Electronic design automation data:
====

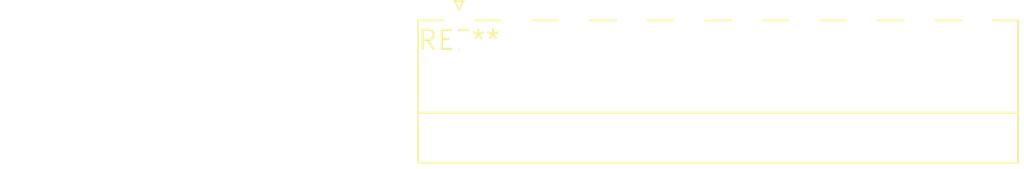
<source format=kicad_pcb>
(kicad_pcb (version 20240108) (generator pcbnew)

  (general
    (thickness 1.6)
  )

  (paper "A4")
  (layers
    (0 "F.Cu" signal)
    (31 "B.Cu" signal)
    (32 "B.Adhes" user "B.Adhesive")
    (33 "F.Adhes" user "F.Adhesive")
    (34 "B.Paste" user)
    (35 "F.Paste" user)
    (36 "B.SilkS" user "B.Silkscreen")
    (37 "F.SilkS" user "F.Silkscreen")
    (38 "B.Mask" user)
    (39 "F.Mask" user)
    (40 "Dwgs.User" user "User.Drawings")
    (41 "Cmts.User" user "User.Comments")
    (42 "Eco1.User" user "User.Eco1")
    (43 "Eco2.User" user "User.Eco2")
    (44 "Edge.Cuts" user)
    (45 "Margin" user)
    (46 "B.CrtYd" user "B.Courtyard")
    (47 "F.CrtYd" user "F.Courtyard")
    (48 "B.Fab" user)
    (49 "F.Fab" user)
    (50 "User.1" user)
    (51 "User.2" user)
    (52 "User.3" user)
    (53 "User.4" user)
    (54 "User.5" user)
    (55 "User.6" user)
    (56 "User.7" user)
    (57 "User.8" user)
    (58 "User.9" user)
  )

  (setup
    (pad_to_mask_clearance 0)
    (pcbplotparams
      (layerselection 0x00010fc_ffffffff)
      (plot_on_all_layers_selection 0x0000000_00000000)
      (disableapertmacros false)
      (usegerberextensions false)
      (usegerberattributes false)
      (usegerberadvancedattributes false)
      (creategerberjobfile false)
      (dashed_line_dash_ratio 12.000000)
      (dashed_line_gap_ratio 3.000000)
      (svgprecision 4)
      (plotframeref false)
      (viasonmask false)
      (mode 1)
      (useauxorigin false)
      (hpglpennumber 1)
      (hpglpenspeed 20)
      (hpglpendiameter 15.000000)
      (dxfpolygonmode false)
      (dxfimperialunits false)
      (dxfusepcbnewfont false)
      (psnegative false)
      (psa4output false)
      (plotreference false)
      (plotvalue false)
      (plotinvisibletext false)
      (sketchpadsonfab false)
      (subtractmaskfromsilk false)
      (outputformat 1)
      (mirror false)
      (drillshape 1)
      (scaleselection 1)
      (outputdirectory "")
    )
  )

  (net 0 "")

  (footprint "PhoenixContact_MC_1,5_10-G-3.81_1x10_P3.81mm_Horizontal" (layer "F.Cu") (at 0 0))

)

</source>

====

Job item ▸
Count the lines of the entries that hold the string "Adhes", then state that number and nothing more.

Problem solution ▸
2